_Problem statement_
Copy each line below in which the word "bermanfaat" occurs.

_Data to process_
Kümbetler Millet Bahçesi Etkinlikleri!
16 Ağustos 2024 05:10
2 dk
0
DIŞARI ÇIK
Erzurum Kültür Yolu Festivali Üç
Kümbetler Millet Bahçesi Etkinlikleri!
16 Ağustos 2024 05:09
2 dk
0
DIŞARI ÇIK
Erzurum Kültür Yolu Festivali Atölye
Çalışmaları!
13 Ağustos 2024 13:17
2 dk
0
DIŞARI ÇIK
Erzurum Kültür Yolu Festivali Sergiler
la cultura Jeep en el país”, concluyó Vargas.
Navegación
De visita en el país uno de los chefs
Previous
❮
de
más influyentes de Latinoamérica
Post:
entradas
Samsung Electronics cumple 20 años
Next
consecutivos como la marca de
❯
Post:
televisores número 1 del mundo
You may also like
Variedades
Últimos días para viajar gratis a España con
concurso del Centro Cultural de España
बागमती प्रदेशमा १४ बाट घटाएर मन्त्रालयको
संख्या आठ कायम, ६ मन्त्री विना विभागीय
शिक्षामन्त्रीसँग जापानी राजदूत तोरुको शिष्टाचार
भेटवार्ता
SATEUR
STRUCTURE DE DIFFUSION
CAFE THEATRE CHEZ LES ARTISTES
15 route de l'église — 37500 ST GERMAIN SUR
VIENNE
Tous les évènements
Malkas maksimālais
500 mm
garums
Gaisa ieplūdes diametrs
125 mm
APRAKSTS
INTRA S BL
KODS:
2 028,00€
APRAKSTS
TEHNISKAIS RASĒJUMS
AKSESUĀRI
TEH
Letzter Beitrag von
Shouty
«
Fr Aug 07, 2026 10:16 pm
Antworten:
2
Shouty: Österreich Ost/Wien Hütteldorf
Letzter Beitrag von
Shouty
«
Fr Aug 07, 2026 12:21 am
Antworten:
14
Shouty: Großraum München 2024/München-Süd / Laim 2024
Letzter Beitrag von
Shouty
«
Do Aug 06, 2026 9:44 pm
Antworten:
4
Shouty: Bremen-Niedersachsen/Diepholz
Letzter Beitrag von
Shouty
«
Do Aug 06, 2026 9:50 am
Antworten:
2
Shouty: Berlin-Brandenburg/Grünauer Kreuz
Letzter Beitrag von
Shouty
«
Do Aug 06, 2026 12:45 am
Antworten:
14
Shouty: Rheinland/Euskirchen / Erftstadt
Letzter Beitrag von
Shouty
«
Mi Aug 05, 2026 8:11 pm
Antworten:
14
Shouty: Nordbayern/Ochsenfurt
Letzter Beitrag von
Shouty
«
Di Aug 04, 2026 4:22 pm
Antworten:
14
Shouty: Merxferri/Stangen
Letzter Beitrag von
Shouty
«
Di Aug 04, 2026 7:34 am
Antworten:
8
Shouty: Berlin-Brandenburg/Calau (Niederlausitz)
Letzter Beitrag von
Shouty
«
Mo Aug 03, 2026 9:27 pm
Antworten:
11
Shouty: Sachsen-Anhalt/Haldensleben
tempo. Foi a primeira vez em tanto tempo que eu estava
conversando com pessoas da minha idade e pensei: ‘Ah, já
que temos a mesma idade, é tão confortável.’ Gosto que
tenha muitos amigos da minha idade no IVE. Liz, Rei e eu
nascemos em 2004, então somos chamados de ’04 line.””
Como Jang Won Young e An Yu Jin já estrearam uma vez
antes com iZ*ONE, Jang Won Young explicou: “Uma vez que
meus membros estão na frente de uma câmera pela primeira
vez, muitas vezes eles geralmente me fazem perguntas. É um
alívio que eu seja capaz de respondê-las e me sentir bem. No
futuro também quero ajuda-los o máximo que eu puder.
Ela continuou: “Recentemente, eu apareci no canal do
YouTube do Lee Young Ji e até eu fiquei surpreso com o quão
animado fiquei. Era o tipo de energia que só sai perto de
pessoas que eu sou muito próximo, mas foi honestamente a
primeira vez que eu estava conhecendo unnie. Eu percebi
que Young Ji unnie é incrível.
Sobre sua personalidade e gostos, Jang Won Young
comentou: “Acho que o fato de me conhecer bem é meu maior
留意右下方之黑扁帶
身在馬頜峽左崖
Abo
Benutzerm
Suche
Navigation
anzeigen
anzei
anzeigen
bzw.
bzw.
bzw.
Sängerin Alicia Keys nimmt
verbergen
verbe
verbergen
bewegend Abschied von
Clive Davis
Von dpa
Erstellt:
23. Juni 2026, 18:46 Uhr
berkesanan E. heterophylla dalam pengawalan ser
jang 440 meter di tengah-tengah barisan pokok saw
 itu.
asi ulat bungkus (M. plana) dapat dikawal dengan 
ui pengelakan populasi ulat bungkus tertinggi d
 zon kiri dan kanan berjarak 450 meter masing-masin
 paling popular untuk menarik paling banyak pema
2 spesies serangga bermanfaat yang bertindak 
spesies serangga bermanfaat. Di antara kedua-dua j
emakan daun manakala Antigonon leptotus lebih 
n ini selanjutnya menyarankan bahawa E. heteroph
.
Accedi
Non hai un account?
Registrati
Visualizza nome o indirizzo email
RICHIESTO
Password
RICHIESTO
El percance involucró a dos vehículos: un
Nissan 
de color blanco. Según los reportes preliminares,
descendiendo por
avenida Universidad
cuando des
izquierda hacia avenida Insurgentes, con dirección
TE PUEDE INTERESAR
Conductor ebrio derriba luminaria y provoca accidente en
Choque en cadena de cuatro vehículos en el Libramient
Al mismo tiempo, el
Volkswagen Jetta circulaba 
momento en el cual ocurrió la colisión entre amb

_Finished task_
2 spesies serangga bermanfaat yang bertindak 
spesies serangga bermanfaat. Di antara kedua-dua j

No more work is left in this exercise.